= Beginning of Section =

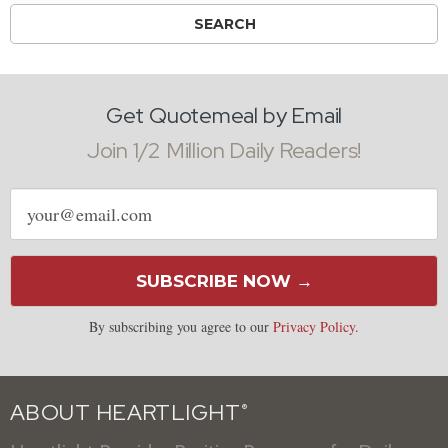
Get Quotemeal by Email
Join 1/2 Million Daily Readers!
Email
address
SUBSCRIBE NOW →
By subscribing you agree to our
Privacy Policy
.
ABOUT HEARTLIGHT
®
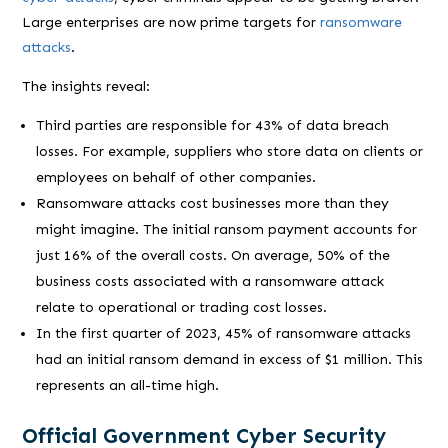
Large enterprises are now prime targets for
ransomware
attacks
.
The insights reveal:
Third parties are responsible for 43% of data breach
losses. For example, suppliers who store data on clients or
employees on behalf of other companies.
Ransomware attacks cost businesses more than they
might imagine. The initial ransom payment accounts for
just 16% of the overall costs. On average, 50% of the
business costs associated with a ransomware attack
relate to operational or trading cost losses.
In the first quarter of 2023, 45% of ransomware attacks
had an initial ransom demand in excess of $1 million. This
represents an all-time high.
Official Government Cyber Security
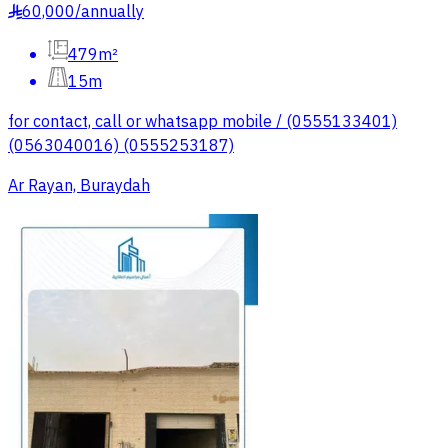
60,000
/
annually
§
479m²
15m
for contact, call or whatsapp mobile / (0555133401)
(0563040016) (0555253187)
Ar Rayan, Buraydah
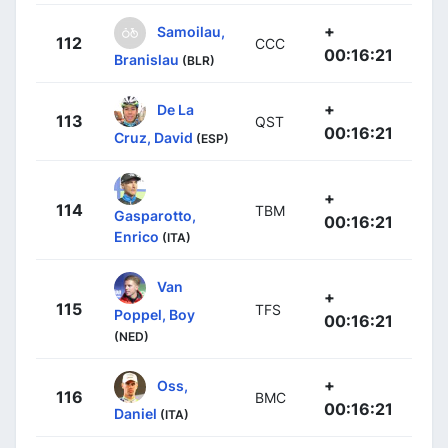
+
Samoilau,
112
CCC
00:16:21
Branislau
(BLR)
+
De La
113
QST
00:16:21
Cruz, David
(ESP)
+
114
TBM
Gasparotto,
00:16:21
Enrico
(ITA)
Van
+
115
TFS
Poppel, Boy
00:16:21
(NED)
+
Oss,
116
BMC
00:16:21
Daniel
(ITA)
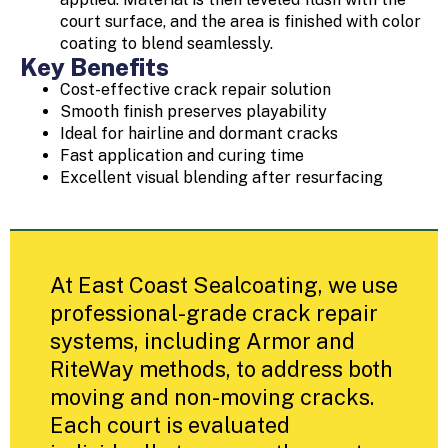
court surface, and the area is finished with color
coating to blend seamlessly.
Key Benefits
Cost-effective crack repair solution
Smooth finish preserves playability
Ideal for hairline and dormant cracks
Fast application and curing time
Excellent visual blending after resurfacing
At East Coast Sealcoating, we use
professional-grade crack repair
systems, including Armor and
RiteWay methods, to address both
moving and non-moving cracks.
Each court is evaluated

= End of Section =
= Beginning of Section =

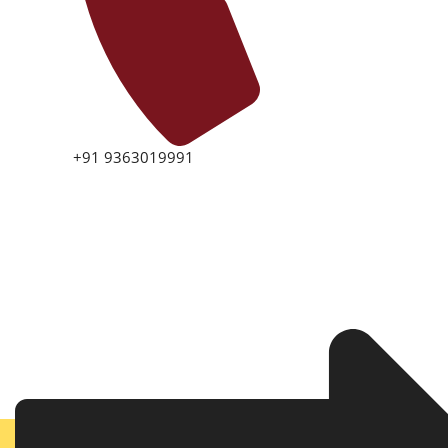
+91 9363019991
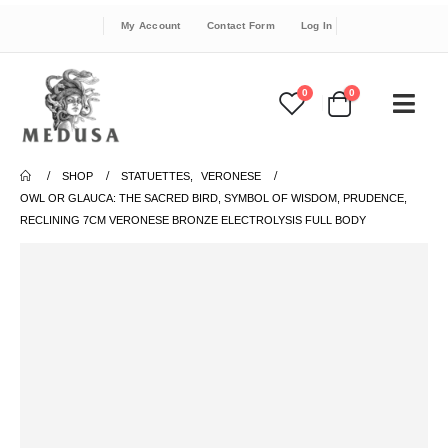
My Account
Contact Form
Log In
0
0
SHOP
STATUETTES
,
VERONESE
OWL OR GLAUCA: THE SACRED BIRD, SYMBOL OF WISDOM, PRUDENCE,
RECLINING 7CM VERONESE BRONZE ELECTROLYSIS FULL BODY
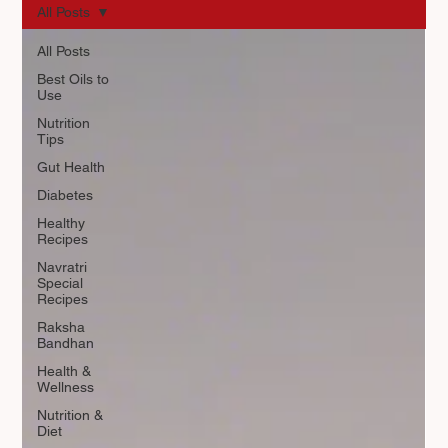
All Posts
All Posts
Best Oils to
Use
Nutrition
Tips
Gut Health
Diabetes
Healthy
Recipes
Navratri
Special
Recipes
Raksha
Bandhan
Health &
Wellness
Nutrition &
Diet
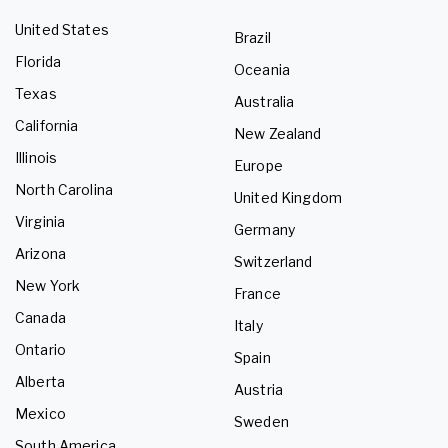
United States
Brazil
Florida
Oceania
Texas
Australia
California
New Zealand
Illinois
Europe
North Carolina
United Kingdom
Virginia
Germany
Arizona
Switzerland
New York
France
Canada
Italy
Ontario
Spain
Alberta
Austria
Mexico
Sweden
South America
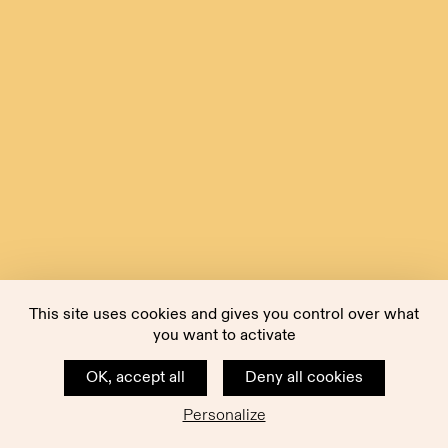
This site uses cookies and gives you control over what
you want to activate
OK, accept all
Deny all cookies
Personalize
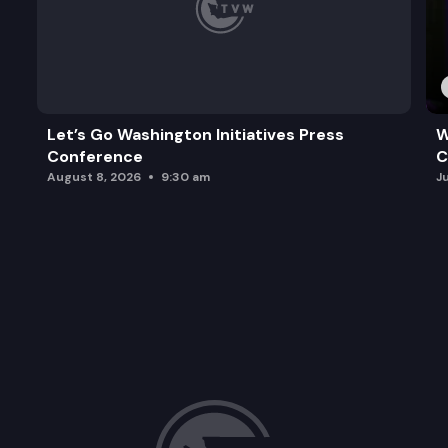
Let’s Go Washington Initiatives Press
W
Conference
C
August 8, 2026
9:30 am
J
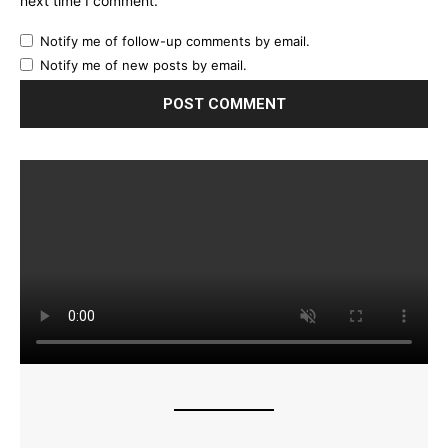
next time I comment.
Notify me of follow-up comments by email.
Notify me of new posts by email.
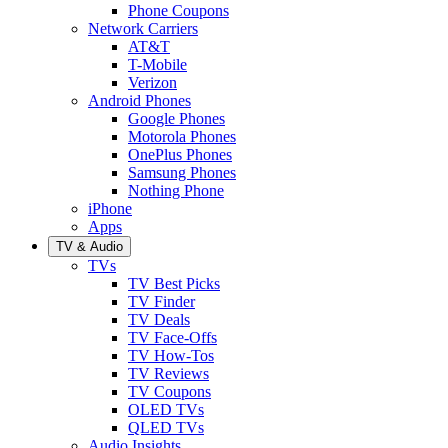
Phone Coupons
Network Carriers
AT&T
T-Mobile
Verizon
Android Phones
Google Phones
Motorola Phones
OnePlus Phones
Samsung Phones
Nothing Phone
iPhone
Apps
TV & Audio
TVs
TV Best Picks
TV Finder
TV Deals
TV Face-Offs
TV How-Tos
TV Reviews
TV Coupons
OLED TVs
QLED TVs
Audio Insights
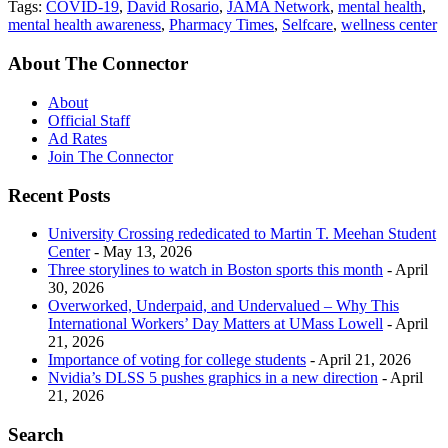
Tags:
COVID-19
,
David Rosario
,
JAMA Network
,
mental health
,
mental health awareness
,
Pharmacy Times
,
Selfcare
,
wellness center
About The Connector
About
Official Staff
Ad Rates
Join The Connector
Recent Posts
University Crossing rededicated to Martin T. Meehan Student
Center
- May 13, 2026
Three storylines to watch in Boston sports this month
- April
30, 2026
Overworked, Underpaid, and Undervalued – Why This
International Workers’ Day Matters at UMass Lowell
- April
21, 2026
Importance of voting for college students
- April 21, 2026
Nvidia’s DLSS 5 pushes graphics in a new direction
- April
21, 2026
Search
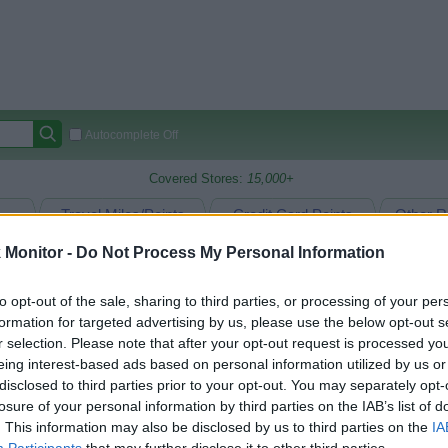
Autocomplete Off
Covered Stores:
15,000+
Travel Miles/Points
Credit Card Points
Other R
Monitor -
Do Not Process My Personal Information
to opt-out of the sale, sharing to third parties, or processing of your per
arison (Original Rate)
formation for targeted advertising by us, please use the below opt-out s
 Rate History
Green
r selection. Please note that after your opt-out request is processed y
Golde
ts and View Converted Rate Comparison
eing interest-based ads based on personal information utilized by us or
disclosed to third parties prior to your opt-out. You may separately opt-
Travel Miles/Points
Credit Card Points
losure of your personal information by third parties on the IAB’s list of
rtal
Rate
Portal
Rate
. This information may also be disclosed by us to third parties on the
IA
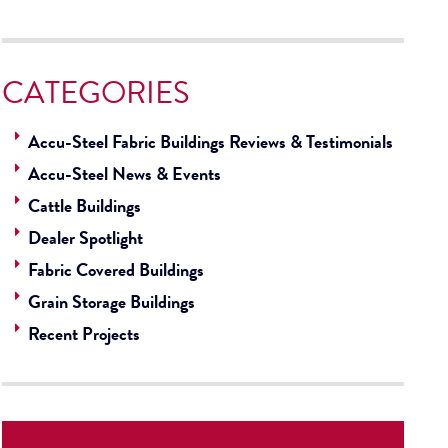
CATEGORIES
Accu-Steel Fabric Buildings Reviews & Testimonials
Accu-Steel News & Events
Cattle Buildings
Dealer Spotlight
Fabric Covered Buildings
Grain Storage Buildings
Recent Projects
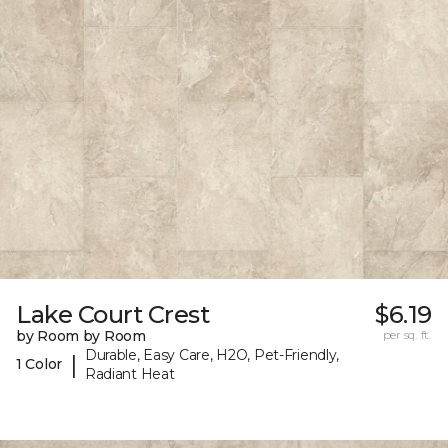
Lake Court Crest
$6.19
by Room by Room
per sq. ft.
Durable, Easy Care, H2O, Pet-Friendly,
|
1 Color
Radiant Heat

= End of Section =
= Beginning of Section =

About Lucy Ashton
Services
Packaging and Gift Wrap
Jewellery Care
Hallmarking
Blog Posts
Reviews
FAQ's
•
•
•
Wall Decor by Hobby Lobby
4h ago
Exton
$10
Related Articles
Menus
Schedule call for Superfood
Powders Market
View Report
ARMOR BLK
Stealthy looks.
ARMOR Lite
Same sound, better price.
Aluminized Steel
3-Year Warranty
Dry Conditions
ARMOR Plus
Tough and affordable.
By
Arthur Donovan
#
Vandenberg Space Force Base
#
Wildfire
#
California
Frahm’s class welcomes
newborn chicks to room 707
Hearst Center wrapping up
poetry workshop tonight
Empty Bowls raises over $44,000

= End of Section =

Determine how many lines contain the string "Steel" in the listing, and state that number by itself.

:: Output for this exercise ::
3